• [Tasks and exercises]:
1. Copy the passage in the sermon on church letters below, between "And I am going" and "out, church letters.", inclusive.
2. Using the sermon on church letters below, answer:
(a) Which chapter of the Book of Acts is the sermon taken from?
(b) When will the preacher start the nineteenth chapter?
(c) How was the woman who came down the aisle joining the church?
3. List every geographic place (city, region, country or sea) named in the sermon on church letters below.

Top of Text segment

1-17-54    7:30 p.m.

 

Now I have got a sermon to preach tonight; a sermon tonight.  It is in the eighteenth chapter of the Book of Acts.  I announced, and you will see in your program tonight we were to go to the nineteenth chapter, but there is just one other thing in this eighteenth chapter that I want to talk about.  Then next Sunday morning, we will start in the nineteenth chapter with the baptism of the Holy Spirit.  Now this is it.  In the eighteenth chapter of the Book of Acts, and the last part of it—talking about Apollos after he had preached in Ephesus, after Aquila and Priscilla had showed him the way of the Lord more perfectly [Acts 18:26]—now look at it, “He was disposed to pass into Achaia,” over into Greece, across the Aegean Sea, “so the brethren wrote, exhorting the disciples to receive him” [Acts 18:27].

And I am going to preach tonight about something that I do not guess anybody ever preaches about in itself, but it is there in the Book.  And as we go through the Book, we are just preaching about all the things that are here in the Bible.  I am going to preach about Lettering Out, a church letter, church letter.  “And when Apollos was disposed to go into Achaia, the brethren wrote, exhorting the disciples over there to receive him” [Acts 18:27].  They gave him a church letter, and he went over there to the city of Corinth and joined the First Baptist Church of Corinth by letter; they wrote a letter.  So I am going to talk tonight for a little while, and you keep your Bible in your hand; we are going to refer to it again in a minute, going to talk tonight a while about church letters, lettering out, church letters.

This is a distinct thing.  Oh, it made an impression on me!  Holding a revival meeting, pouring into that appeal everything that I had, preached my utmost and my best, and then while the pastor was down there, I stayed in the pulpit making an appeal.  And I had my singer by my side, and we made appeal, and we sang, and we made appeal, and we sang.  And right back there, about middle ways of the congregation, there was a woman in whom manifestly many, many others were interested.  And so I pressed the appeal, and we sang.  And the family gathered around her, and they prayed, and they pled, and they begged, and they made appeal.  And then the friends came and made appeal to her.  And finally the pastor left the front and went back there, and made appeal to her.  I don’t know how many were gathered round praying and making appeal.  And finally she came through.  She came down that aisle by the side of the pastor.  And I was so happy, I was so glad, I was full of gratitude and rejoicing; a great victory had been won.  So when the pastor introduced her, I thought, “This is one of the spiritual conquests of a generation.”  And when the pastor introduced her, she was joining the church by letter.  I just can remember that; it made an impression on me, and I sat there in that pulpit, and I thought, “My soul, my soul!  You mean to tell me that people already saved, already converted, already baptized, already in the fold of Jesus, and seated there in the house of God, her husband in the church, her family in the church, and after appeal, and persuasion, and intercession, and prayer, and importunity, and long singing she finally decided to put her letter in the church?”  It didn’t make sense to me.

Bottom of Text segment
Top of Extracted information

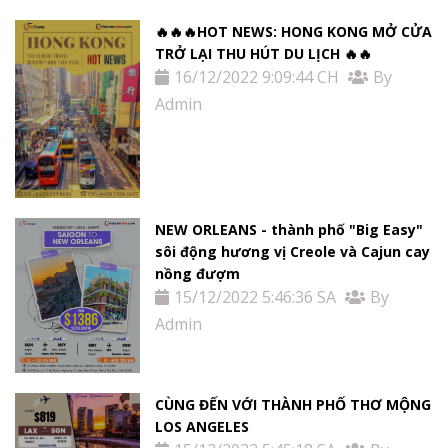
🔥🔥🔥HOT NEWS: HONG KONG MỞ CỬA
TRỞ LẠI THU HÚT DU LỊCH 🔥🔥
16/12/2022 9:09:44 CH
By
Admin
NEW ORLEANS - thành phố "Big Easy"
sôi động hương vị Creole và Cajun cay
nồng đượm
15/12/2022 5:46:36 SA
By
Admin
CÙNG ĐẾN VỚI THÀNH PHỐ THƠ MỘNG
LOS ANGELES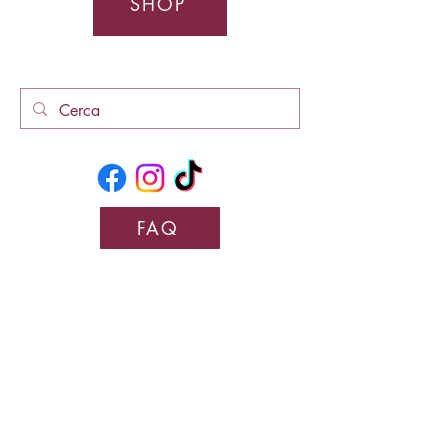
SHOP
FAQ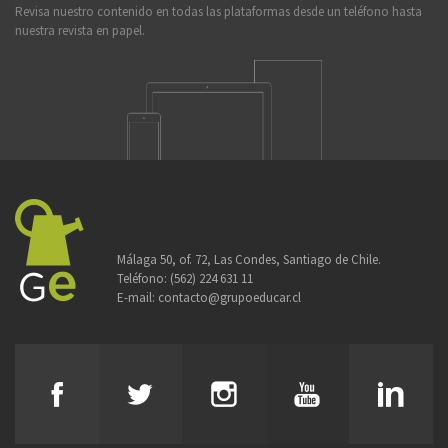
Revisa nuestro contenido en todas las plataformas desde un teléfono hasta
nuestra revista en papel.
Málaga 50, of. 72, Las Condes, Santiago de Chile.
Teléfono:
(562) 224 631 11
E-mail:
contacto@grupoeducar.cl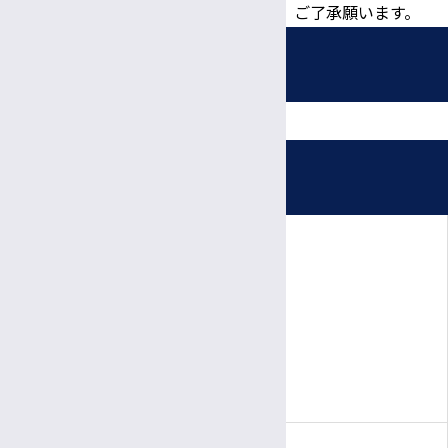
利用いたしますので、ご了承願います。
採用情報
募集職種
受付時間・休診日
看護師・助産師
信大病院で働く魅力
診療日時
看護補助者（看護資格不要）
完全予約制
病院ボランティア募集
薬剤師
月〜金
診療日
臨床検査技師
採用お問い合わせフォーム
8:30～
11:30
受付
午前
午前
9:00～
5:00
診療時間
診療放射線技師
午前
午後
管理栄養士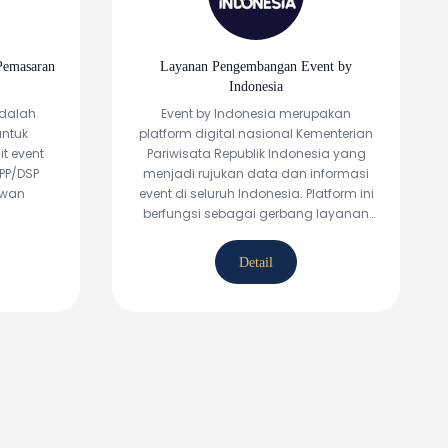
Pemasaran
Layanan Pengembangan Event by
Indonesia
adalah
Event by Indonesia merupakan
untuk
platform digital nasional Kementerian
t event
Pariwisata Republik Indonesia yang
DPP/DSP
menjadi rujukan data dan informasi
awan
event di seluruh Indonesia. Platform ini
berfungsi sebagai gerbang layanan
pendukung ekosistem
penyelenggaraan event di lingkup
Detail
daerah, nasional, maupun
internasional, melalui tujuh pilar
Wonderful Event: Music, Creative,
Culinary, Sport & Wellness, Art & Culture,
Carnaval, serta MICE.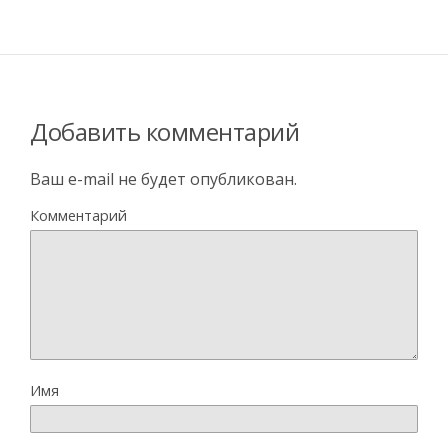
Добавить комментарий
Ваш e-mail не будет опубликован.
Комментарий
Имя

Bottom of Extracted information

• [Results in order]:
1.
And I am going to preach tonight about something that I do not guess anybody ever preaches about in itself, but it is there in the Book.  And as we go through the Book, we are just preaching about all the things that are here in the Bible.  I am going to preach about Lettering Out, a church letter, church letter.  “And when Apollos was disposed to go into Achaia, the brethren wrote, exhorting the disciples over there to receive him” [Acts 18:27].  They gave him a church letter, and he went over there to the city of Corinth and joined the First Baptist Church of Corinth by letter; they wrote a letter.  So I am going to talk tonight for a little while, and you keep your Bible in your hand; we are going to refer to it again in a minute, going to talk tonight a while about church letters, lettering out, church letters.

2.
(a) The eighteenth chapter.
(b) Next Sunday morning.
(c) By letter.

3.
Ephesus
Achaia
Greece
the Aegean Sea
Corinth